_SOURCE DOCUMENT:_
Improving the speed of your Optimization in R using Rcpp

Problem: Cost function of optimization needs a speed up Recently I was interested in optimizing the location of transport hubs within a large urban area and this led me to using R to perform some numerical optimization. After some rooting around it became clear to me that my cost function was more expensive than I would have liked approximately 3.5 seconds per execution so I looked into ways of reducing this. My cost function was as follows:

#min.distance function for measuring efficiency of layout for optimisation
min.distance <- function(data, par) {
	
	#calculate the distance from each point to each transport hub
	M <- matrix( nrow=nrow(data) , ncol=length(par)/2 )
	for ( i in seq(1, length(par), by=2) )
	{
		col <- (i+1)/2
		M[,col] <- (data$px-par[i])^2  + (data$py-par[i+1])^2 
	}

	#calculate the min distance to any transport hub
	minD <- vector(mode = "numeric" , length=nrow(data) )
	for ( i in seq(1, nrow(M)) )
	{
		minD[i] <- min(M[i,])
	}
	
	min.distance <- sum ( minD )
}

I found an extremely useful post called speed up the loop operation in r on stackover flow this led me down the path of using the Rcpp to develop ultra fast code.

  • Using Rcpp I reduced the execution time of my cost function from ~3.5 seconds to 0.5 seconds for my particular dataset – that’s a x7 speed up!

Solution: How I used Rcpp inline library with optim to get x40 speed up! To use Rcpp I needed to install R-Tools for Windows so that I was able to compile c++ code on the command line. This is very straight forward:

  1. Simply goto the Rtools section on r-project.org and download the Rtools version for the version of R you want to use. I downloaded Rtools 3.2.
  2. Install Rtools using all the default setting – I installed it in the same folder as my R installation ( “C:/R/” )
  3. Open R and run the following code to install the packages and execute a quick test function:

# install packages
install.packages(c("Rcpp", "rbenchmark", "inline", "Runit"))
 
# load main two packages
library(Rcpp)
library(inline)

src <- "int n = as(ns);
double x = as(xs);
for (int i=0; i<n; i++) x=1/(1+x);
return wrap(x); "

test <- cxxfunction(signature(ns="integer",xs="numeric"),body=src, plugin="Rcpp")
test(1,1)

The test function simply executes the following calculation 1/(1+x) n times. If your test function executes without any problems then you are ready to execute the C++ version of min.distance. My C++ min.distance function is syntactically similar to the R code:

#min.distance.c function
library(inline)

_PARTS OF THE EXERCISE:_
• A. Tally the lines in the listing below that contain the string "frame". Reply with the number alone.
• B. Take the article above on speeding up optimization in R with Rcpp further, beginning immediately after its final line.

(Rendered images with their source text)
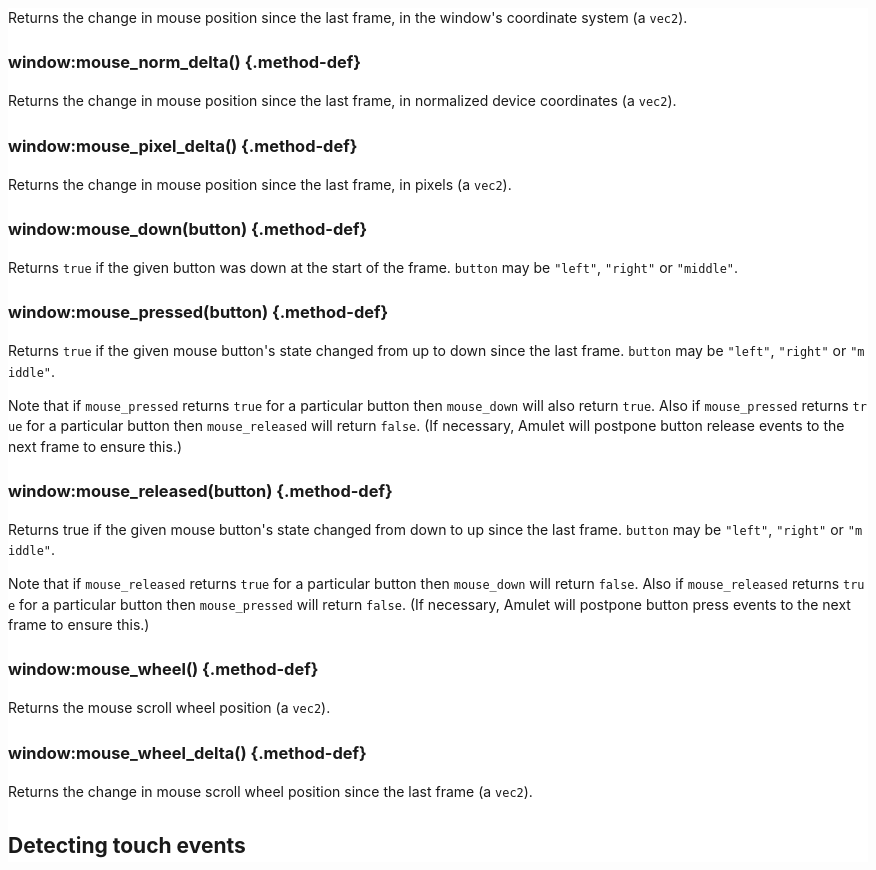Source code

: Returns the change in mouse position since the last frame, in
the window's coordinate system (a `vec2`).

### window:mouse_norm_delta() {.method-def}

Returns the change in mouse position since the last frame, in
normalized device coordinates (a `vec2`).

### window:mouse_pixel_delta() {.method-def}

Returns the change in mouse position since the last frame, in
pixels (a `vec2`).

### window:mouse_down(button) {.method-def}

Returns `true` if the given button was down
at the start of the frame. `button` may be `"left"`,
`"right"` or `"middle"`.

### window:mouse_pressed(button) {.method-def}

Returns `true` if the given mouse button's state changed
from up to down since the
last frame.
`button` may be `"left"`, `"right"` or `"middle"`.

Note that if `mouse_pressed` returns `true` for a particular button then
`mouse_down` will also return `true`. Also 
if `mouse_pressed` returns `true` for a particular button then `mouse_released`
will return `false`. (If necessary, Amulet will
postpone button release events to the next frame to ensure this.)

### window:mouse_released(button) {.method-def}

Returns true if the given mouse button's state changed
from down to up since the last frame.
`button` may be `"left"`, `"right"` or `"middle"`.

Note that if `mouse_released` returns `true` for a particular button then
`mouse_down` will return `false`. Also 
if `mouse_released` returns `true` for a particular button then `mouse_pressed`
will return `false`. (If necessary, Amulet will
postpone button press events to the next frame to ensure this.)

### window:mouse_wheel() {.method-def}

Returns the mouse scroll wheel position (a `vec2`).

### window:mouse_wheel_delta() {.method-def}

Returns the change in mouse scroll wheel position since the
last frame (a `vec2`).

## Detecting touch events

_SET OF ANSWERS:_
• A. 9

• B.
src <-"
  Rcpp::NumericMatrix datacpp(data); //nx2 matrix
  Rcpp::NumericVector parcpp(par); //vector
  int nrowdata = datacpp.nrow();
  int szpar = parcpp.size();
  int hszpar = szpar / 2;

  // Calculate square distance from each point to each transport hub
  std::vector< std::vector > M ( nrowdata , std::vector ( hszpar 

) );
  for (int i=0; i<nrowdata; ++i)
  {
	for (int j=0; j<szpar-1; j+=2)
	{
		M[i][j/2] = pow( (datacpp(i,0) - parcpp[j]), 2.0) + pow((datacpp(i,1) - parcpp[j+1]) , 2.0);
	}
  }

  // Calculate the min distance to any transport hub
  double sssd=0;
  double smallest=0;
  for (int i=0; i<nrowdata; ++i)
  {
	smallest = M[i][0];
	for (int j=0; j<hszpar; ++j)
	{
		if ( M[i][j] < smallest ) smallest = M[i][j];
	}
	sssd += smallest;
  }

  return wrap(sssd);
"
min.distance.c <- cxxfunction(signature(data="numeric", par="numeric"), body=src, plugin="Rcpp")

To find out more about Rcpp I recommend the following workshop slides as I found them a useful resource for understanding how-to use Rcpp + inline. If you are new to C++ you will notice the first time that you create the function the code will need to be compiled into executable code – once this has happened you code will execute lighting fast. Note: other than min.distance.c expecting a matrix rather than a data.frame it performs the same operation as min.distance and thus may be substituted as the cost function in optim. Performance Testing To test the performance difference I used the Rbenchmark library and ran 10 iterations for each version for comparision.

Length (Par) CPP R
2 0.3 0.86
4 0.23 6.75
6 0.36 9.9
8 1.17 20.94
10 1.39 53.26
12 2.53 64.27

As can be seen from the data above optim with the min.distance.c as cost function took 1.39 seconds to execute whilst optim with min.distance as cost function took 53.26 seconds – that’s a 38.3 speed improvement  something that would have take 24 hours to run will now take 40 minutes!

Comparison of performance of optim using Rcpp vs R cost functions.
Comparison of performance of optim using Rcpp vs R cost functions.

Here’s my benchmarking code so you can use it for your own needs:

#many stations case
buildings=data.frame(
	     px=rnorm(500, 0 , 1), 
              py=rnorm(500, 0 , 1)
)
mbuildings <- as.matrix(buildings)
hubs=runif(10, 0 , 1)

#regular r function
min.distance <- function(data, par) {
	
	#calculate the distance from each point to each transport hub
	M <- matrix( nrow=nrow(data) , ncol=length(par)/2 )
	for ( i in seq(1, length(par), by=2) )
	{
		col <- (i+1)/2
		M[,col] <- (data$px-par[i])^2  + (data$py-par[i+1])^2 
	}

	#calculate the min distance to any transport hub
	minD <- vector(mode = "numeric" , length=nrow(data) )
	for ( i in seq(1, nrow(M)) )
	{
		minD[i] <- min(M[i,])
	}
	
	min.distance <- sum ( minD )
}


#min.distance cpp function
library(inline)
src <-"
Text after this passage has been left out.